### Information supplied
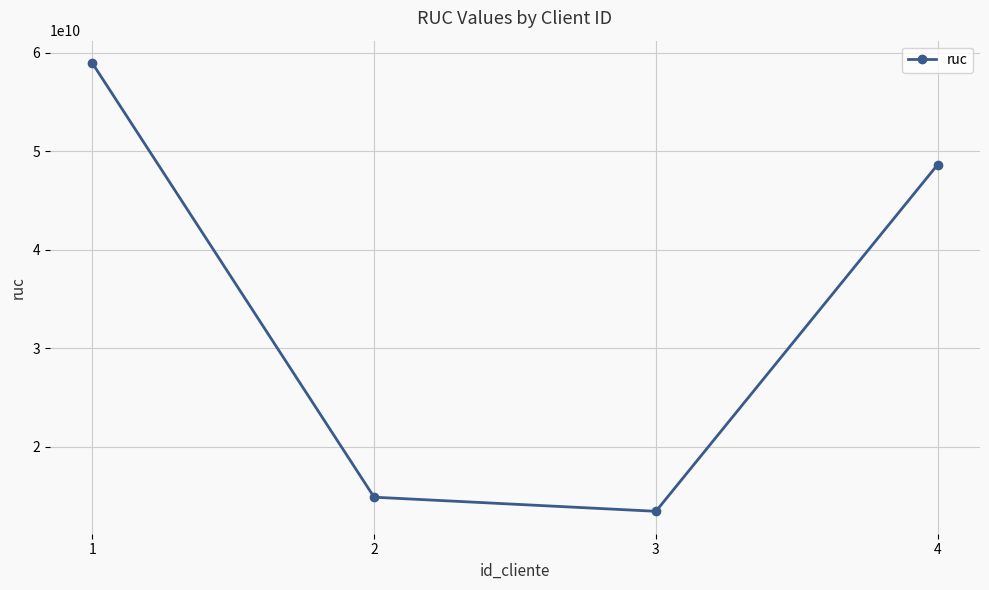

Reading left to right, transcribe all the data shown in this chart.

58945785216	14895623487	13462484613	48650480850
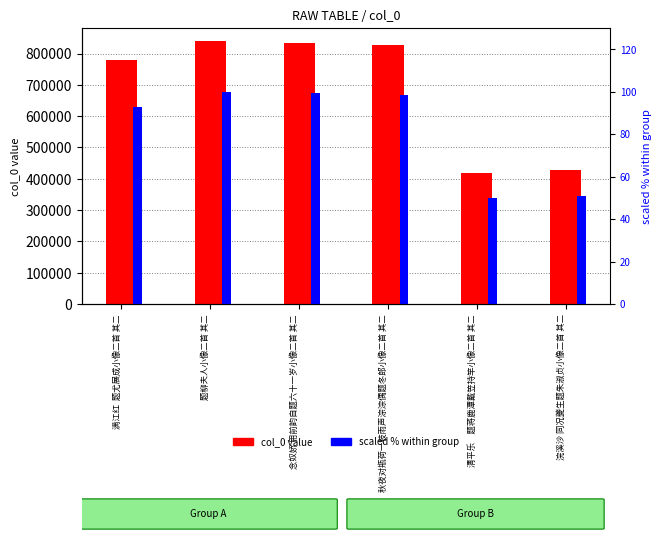

List the labels in order of col_0 value, largest first.

题柳夫人小像二首 其二, 念奴娇 用前韵自题六十一岁小像二首 其二, 秋夜对瓶荷一枝雨声淙淙偶题冬郎小像二首 其二, 满江红  题尤展成小像二首 其二, 浣溪沙 同况夔生题朱淑贞小像二首 其二, 清平乐　题蒋鹿潭戴笠持竿小像二首 其二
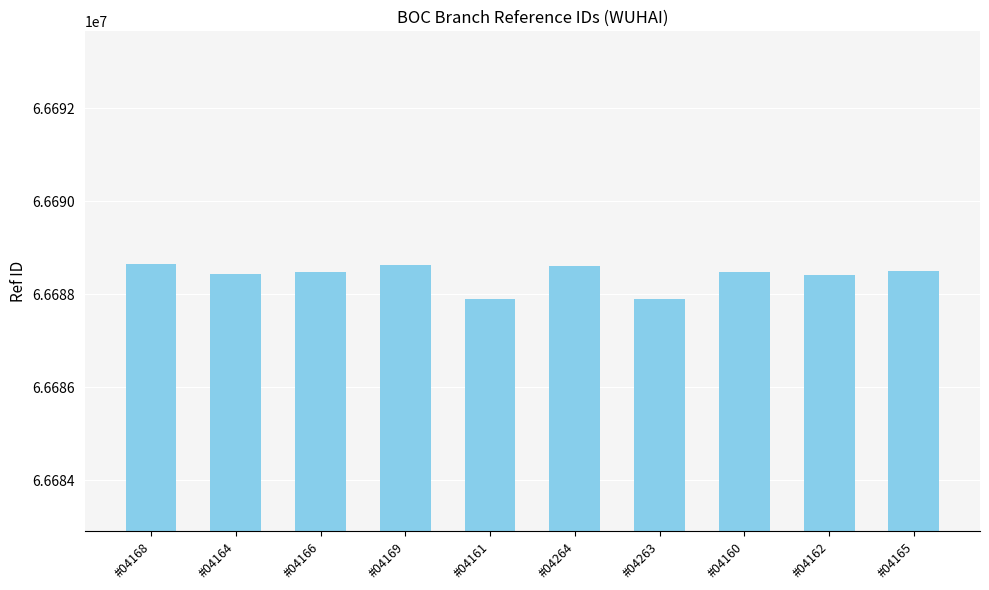

What is the label of the 5th bar from the left?

#04161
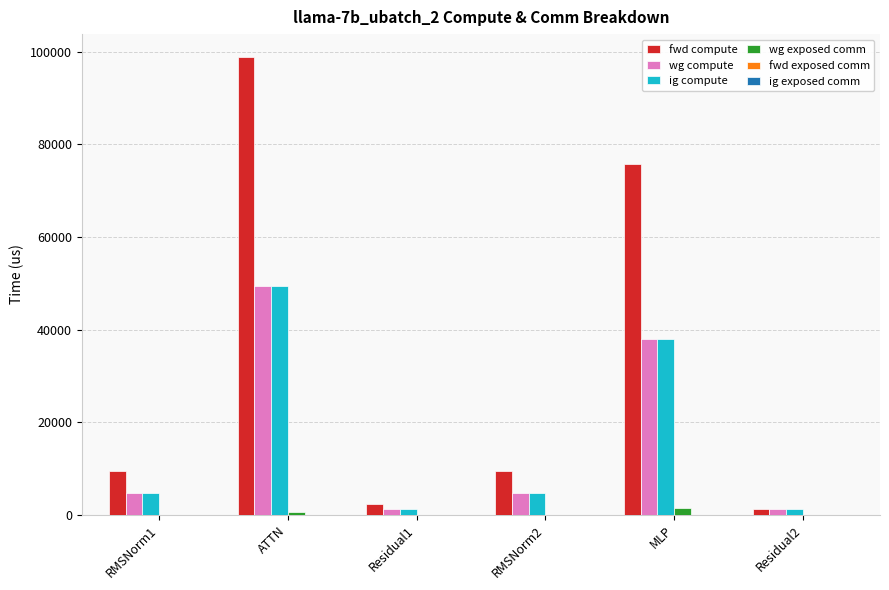

Between RMSNorm1 and Residual1, which series saw the biggest shift?

fwd compute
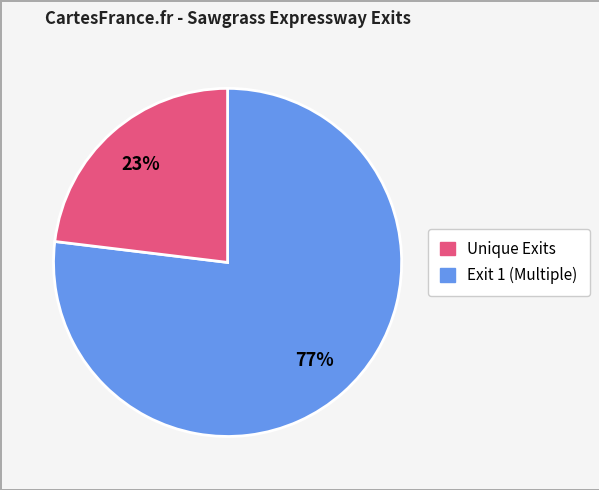

To the nearest percent, what is the average slice percentage?

50%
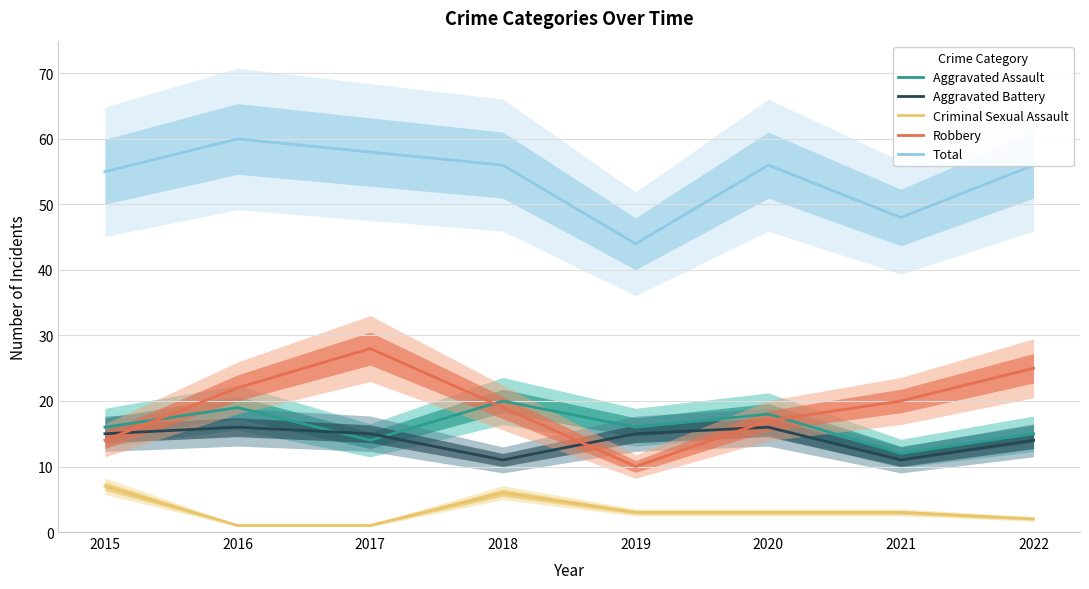

Which series changed the most between 2019 and 2022?

Robbery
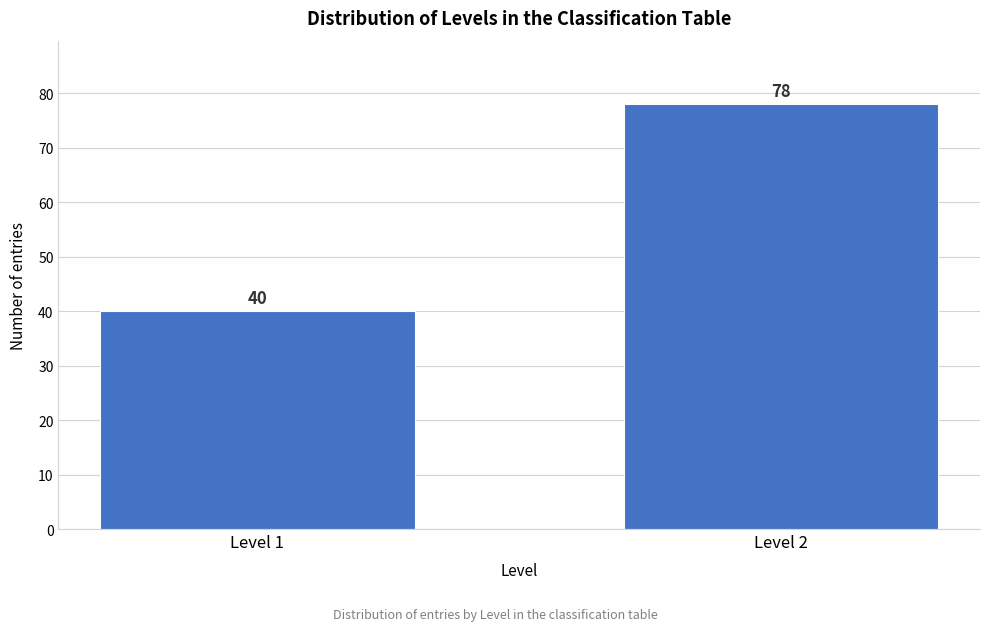

Reading right to left, extract all data points from this chart.

78	40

### Task statement
Rewrite the stretch from the start of the data through the line containing "题柳夫人小像二首 其二, 念奴娇", changing "largest" to "smallest" and keeping everything else the same. Leave the pictures out.

### Answer space
Reading left to right, transcribe all the data shown in this chart.

58945785216	14895623487	13462484613	48650480850

List the labels in order of col_0 value, smallest first.

题柳夫人小像二首 其二, 念奴娇 用前韵自题六十一岁小像二首 其二, 秋夜对瓶荷一枝雨声淙淙偶题冬郎小像二首 其二, 满江红  题尤展成小像二首 其二, 浣溪沙 同况夔生题朱淑贞小像二首 其二, 清平乐　题蒋鹿潭戴笠持竿小像二首 其二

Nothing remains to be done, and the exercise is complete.